• Aim
Count the lines of the material below that contain the string "clock", treating uppercase and lowercase letters as different, and give only the number.

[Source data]
--- --- ---

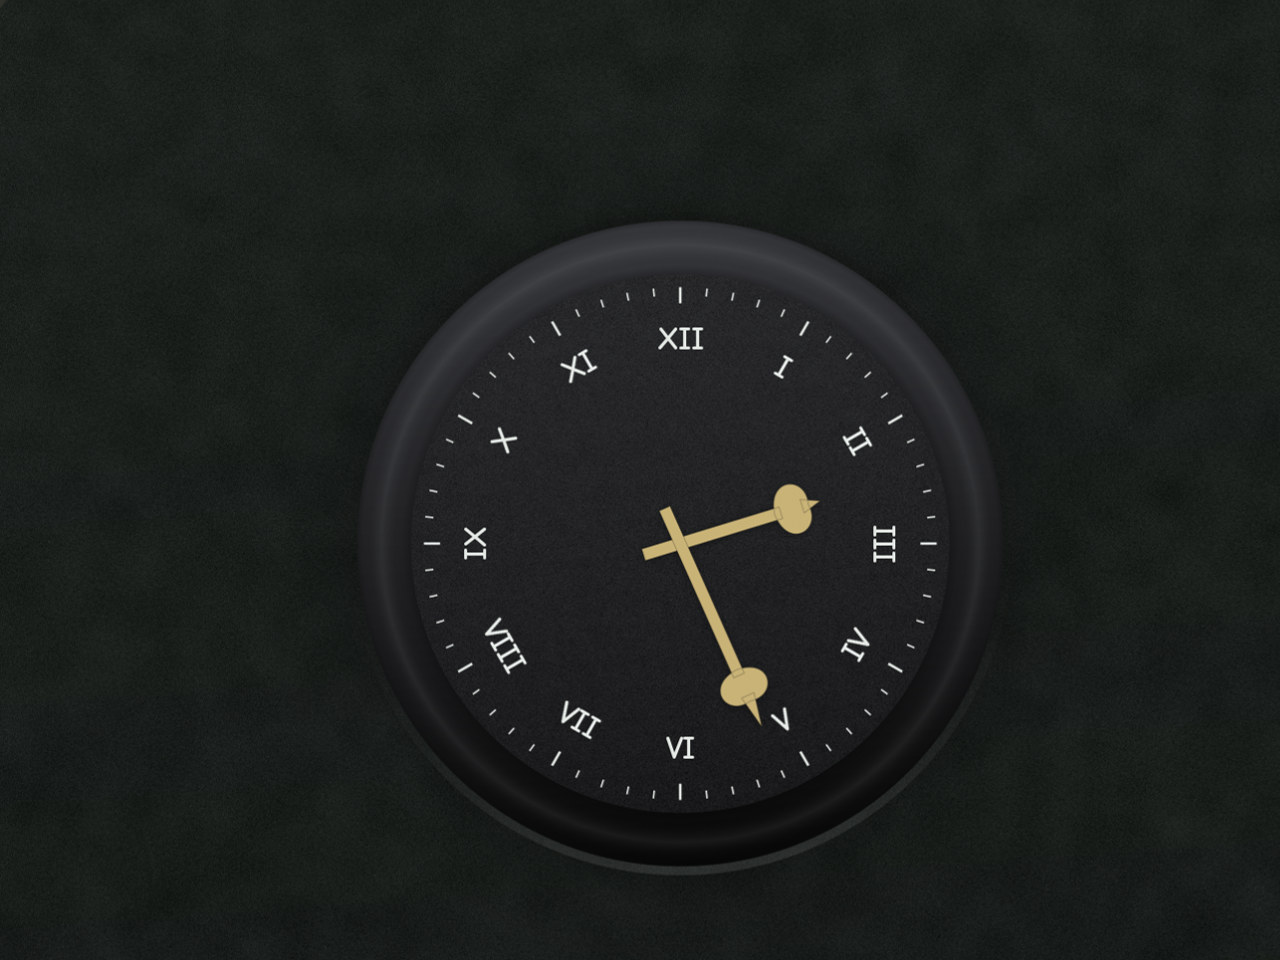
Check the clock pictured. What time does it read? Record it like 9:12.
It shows 2:26
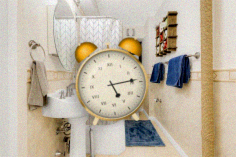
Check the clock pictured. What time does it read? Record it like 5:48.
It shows 5:14
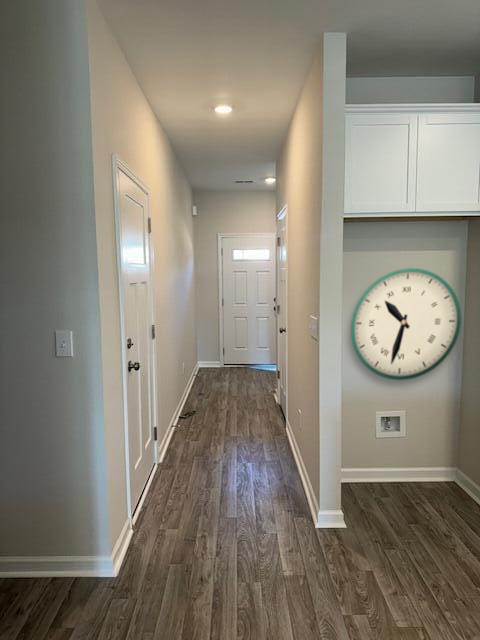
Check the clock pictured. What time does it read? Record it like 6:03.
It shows 10:32
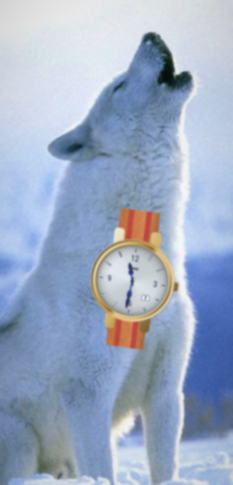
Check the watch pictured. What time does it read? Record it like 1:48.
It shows 11:31
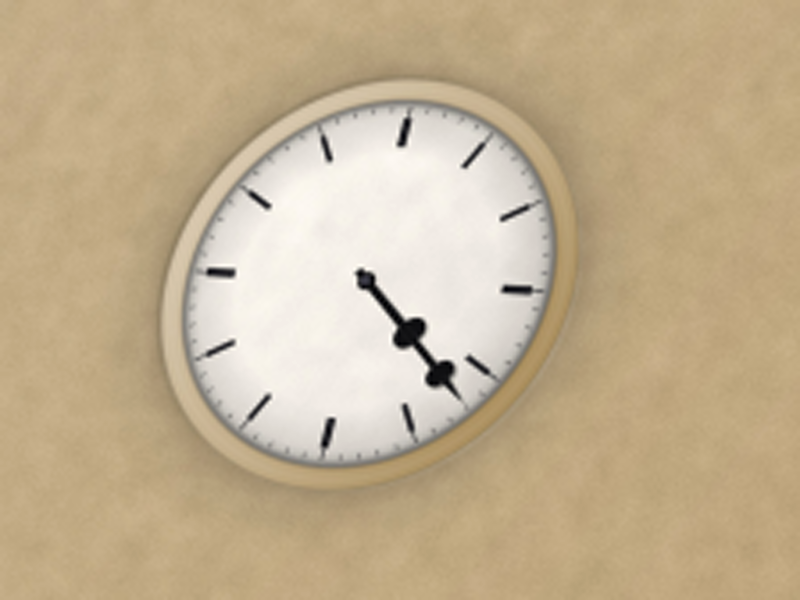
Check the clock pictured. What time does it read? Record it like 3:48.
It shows 4:22
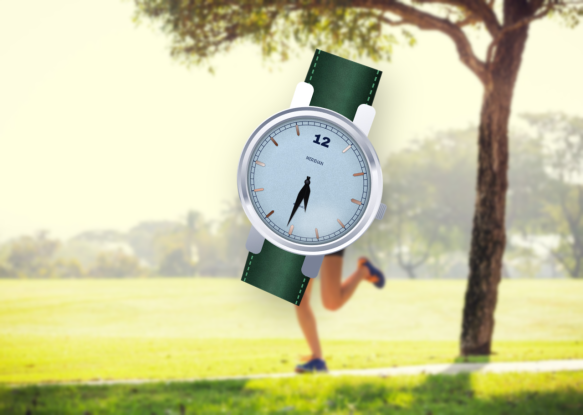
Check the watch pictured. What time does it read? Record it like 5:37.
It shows 5:31
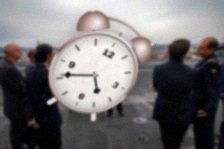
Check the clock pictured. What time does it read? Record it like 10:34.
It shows 4:41
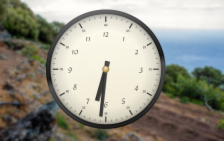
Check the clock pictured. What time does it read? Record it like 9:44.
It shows 6:31
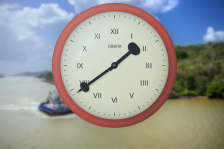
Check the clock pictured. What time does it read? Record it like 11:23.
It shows 1:39
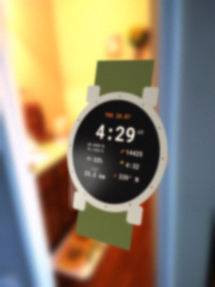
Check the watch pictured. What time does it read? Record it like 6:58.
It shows 4:29
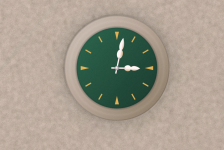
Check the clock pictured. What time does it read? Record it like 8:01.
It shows 3:02
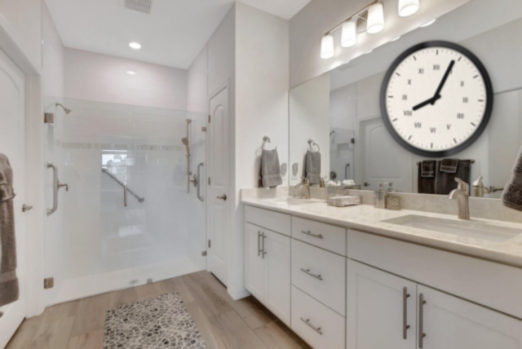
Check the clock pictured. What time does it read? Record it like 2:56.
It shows 8:04
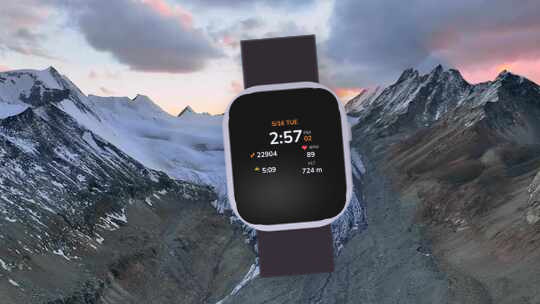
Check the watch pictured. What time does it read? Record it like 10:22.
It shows 2:57
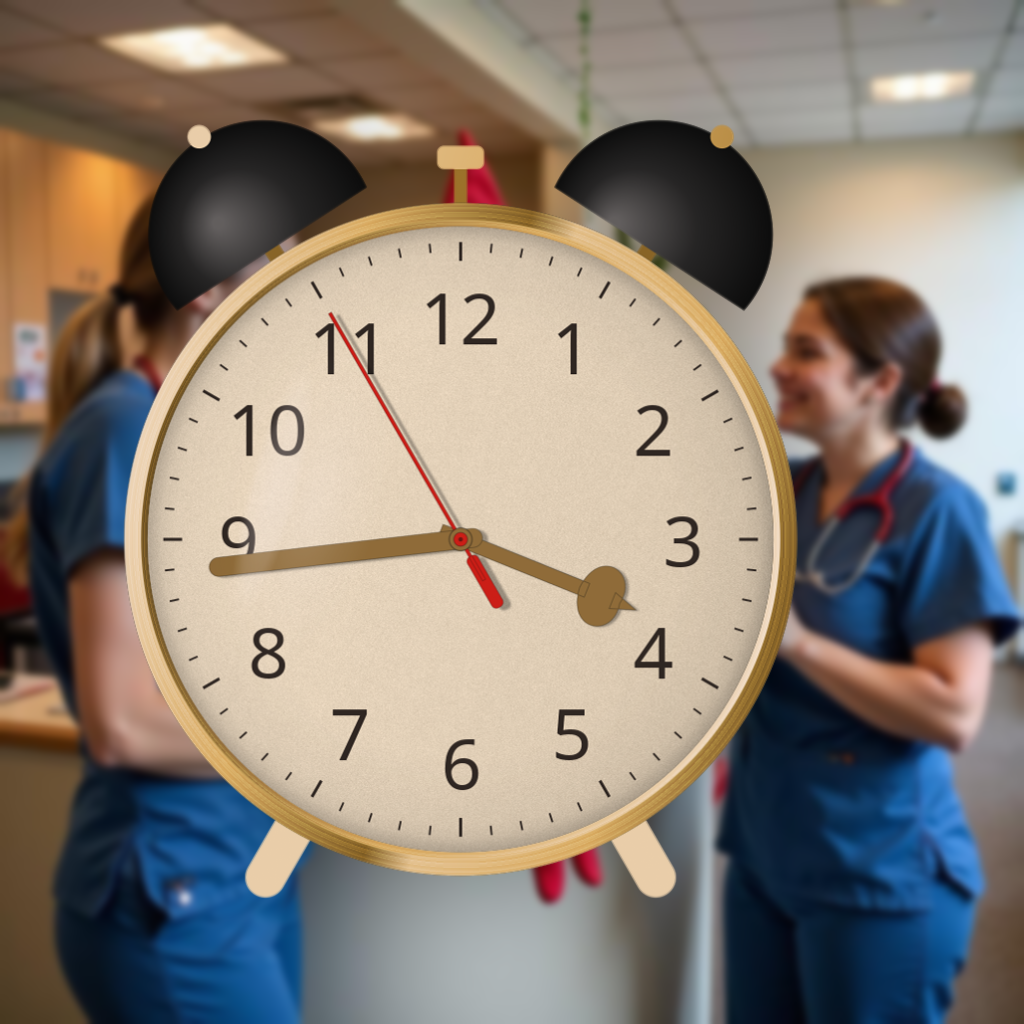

--- --- ---

• Solved exercise
9